Required action: Examine each line of the data. Copy the line if it includes the word "cookies".

Top of Information

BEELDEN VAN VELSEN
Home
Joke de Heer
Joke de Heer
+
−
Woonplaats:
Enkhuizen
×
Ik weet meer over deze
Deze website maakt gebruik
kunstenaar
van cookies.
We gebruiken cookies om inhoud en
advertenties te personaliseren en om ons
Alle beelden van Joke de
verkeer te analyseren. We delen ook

Bottom of Information

Answer to this exercise:
van cookies.
We gebruiken cookies om inhoud en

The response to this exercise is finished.